▶ **Aim**
Recast the listing below, from its first line through the line containing "Dot at: (196, 198)", as a JSON array of strings with one string per line. Omit blank lines.
* begin Input records *
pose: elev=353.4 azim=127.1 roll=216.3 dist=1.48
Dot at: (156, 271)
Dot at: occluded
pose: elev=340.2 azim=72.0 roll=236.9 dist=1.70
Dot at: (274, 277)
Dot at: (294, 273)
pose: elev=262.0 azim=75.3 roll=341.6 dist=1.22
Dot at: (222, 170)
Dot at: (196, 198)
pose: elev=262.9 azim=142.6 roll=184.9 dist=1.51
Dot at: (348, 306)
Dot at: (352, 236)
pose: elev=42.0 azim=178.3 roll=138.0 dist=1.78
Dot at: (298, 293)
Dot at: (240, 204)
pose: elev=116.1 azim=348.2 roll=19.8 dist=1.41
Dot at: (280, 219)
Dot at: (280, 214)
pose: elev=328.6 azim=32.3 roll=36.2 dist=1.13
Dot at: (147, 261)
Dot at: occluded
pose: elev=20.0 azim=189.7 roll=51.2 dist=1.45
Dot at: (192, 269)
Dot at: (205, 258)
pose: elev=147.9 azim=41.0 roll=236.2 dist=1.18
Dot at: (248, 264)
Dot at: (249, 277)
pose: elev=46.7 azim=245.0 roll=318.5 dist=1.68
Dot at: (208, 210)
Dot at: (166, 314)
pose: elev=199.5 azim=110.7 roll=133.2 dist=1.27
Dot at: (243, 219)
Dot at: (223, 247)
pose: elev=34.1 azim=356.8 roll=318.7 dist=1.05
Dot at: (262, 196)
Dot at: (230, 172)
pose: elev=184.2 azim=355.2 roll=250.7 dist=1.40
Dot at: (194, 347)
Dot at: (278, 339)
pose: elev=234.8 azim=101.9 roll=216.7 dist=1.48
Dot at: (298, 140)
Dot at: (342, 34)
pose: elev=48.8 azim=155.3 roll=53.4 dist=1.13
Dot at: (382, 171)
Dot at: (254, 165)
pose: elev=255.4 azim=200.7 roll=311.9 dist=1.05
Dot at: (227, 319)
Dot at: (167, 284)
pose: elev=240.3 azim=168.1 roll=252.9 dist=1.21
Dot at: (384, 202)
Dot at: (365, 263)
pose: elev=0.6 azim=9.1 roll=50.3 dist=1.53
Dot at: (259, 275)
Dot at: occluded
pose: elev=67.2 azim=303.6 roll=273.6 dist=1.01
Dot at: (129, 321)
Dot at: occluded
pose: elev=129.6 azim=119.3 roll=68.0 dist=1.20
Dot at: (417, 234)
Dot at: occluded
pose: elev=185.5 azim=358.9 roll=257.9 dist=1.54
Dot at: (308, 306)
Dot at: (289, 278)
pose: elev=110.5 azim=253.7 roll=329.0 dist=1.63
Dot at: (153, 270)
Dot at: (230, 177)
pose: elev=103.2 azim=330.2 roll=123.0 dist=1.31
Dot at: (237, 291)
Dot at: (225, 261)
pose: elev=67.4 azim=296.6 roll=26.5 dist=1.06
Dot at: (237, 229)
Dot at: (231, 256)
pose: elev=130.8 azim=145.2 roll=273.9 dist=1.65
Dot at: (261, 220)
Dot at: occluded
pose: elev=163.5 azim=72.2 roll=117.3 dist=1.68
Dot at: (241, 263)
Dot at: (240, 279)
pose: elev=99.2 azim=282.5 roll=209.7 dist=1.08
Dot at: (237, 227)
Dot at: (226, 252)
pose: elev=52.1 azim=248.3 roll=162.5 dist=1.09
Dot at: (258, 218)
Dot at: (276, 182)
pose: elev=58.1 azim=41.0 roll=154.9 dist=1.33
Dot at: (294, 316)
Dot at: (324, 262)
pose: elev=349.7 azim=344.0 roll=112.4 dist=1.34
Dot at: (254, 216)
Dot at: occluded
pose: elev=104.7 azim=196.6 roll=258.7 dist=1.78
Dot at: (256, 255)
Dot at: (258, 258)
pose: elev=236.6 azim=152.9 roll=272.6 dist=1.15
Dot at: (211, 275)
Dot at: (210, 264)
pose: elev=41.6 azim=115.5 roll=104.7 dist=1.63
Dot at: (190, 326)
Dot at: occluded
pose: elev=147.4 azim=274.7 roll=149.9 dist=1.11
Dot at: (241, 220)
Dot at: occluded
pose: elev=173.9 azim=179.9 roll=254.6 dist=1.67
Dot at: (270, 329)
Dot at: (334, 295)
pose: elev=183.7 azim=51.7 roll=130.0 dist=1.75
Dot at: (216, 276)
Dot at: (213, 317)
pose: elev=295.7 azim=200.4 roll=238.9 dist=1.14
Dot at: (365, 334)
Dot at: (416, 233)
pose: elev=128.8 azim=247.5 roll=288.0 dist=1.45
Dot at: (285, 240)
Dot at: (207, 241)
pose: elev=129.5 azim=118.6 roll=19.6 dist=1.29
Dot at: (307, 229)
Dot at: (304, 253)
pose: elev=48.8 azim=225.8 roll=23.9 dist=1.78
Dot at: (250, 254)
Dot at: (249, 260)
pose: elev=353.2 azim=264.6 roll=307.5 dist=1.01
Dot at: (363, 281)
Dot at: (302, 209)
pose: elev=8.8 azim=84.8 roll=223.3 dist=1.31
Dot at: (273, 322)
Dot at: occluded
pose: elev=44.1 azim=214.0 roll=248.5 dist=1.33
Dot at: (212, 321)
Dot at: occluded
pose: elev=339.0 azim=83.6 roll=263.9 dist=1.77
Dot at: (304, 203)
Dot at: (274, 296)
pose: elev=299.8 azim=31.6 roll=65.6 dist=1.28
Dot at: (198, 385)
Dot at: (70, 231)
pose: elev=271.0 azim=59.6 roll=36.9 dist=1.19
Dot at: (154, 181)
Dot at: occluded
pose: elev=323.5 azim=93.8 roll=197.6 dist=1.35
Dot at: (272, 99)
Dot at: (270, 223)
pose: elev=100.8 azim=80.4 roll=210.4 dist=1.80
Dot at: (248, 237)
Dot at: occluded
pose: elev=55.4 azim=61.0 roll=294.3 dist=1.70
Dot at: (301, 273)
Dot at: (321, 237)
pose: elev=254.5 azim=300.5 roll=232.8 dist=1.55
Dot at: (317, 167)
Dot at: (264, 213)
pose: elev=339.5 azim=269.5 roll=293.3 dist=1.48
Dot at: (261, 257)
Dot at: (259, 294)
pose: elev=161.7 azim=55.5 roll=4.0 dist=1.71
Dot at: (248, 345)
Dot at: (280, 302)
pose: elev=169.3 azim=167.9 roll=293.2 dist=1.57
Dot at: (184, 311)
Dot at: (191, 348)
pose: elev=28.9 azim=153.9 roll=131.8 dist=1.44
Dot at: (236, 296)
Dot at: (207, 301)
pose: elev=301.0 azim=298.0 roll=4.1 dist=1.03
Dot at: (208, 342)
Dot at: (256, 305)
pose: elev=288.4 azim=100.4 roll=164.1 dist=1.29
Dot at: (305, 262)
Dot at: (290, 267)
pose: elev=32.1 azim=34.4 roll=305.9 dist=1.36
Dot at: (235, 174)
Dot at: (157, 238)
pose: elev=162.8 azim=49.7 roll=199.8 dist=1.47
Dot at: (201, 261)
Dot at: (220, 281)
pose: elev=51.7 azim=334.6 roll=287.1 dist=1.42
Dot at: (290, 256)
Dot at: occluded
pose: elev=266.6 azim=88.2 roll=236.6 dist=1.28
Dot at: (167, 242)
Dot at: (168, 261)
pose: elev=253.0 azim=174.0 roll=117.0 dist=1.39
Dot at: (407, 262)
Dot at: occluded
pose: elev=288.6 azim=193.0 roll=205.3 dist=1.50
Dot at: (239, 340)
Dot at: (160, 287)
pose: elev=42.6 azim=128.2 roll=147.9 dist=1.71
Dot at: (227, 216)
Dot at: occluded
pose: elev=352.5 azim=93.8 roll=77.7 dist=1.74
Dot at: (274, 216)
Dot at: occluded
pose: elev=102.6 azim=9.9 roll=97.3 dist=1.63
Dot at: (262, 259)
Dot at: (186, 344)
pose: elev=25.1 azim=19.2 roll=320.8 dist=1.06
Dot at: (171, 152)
* end Input records *
▶ **Result for this task**
[
  "pose: elev=353.4 azim=127.1 roll=216.3 dist=1.48",
  "Dot at: (156, 271)",
  "Dot at: occluded",
  "pose: elev=340.2 azim=72.0 roll=236.9 dist=1.70",
  "Dot at: (274, 277)",
  "Dot at: (294, 273)",
  "pose: elev=262.0 azim=75.3 roll=341.6 dist=1.22",
  "Dot at: (222, 170)",
  "Dot at: (196, 198)"
]